(Dataset records)
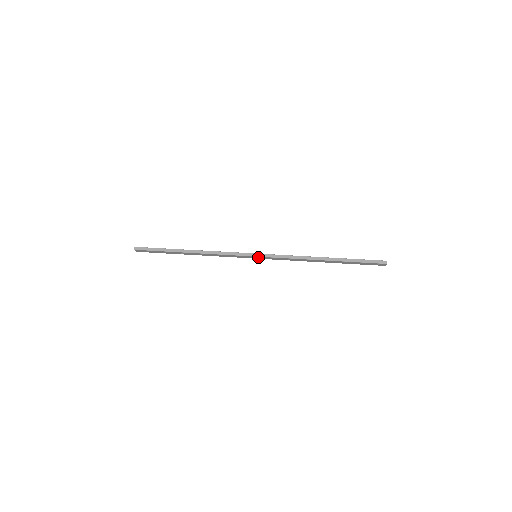
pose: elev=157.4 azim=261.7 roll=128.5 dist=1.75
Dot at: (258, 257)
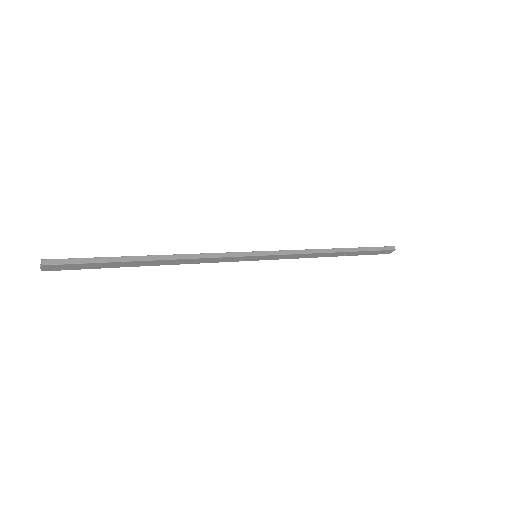
Dot at: (260, 257)
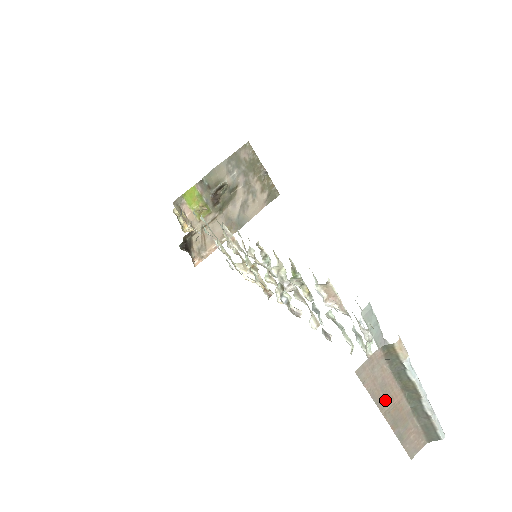
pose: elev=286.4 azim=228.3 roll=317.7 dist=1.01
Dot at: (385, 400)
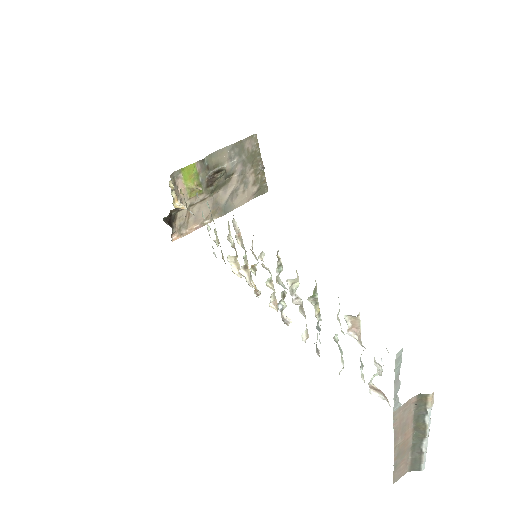
Dot at: (400, 436)
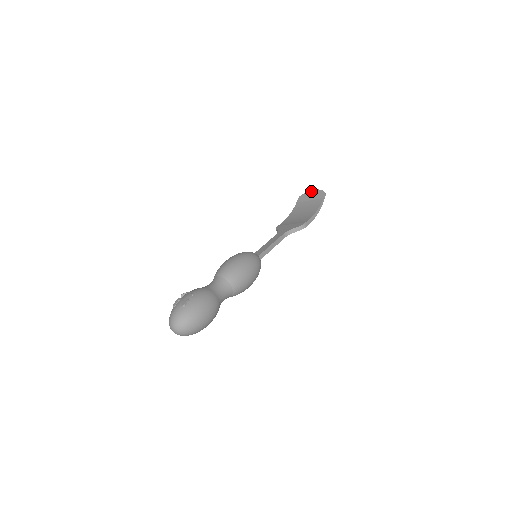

▶ [WHAT THE TASK REQUIRES]
Extract, verbatim, everything from the line containing "pose: elev=286.4 azim=228.3" down to the end of the data, omitting the pictures.

▶ [WRITTEN RESPONSE]
pose: elev=286.4 azim=228.3 roll=317.7 dist=1.01
Dot at: (385, 400)
Dot at: (400, 436)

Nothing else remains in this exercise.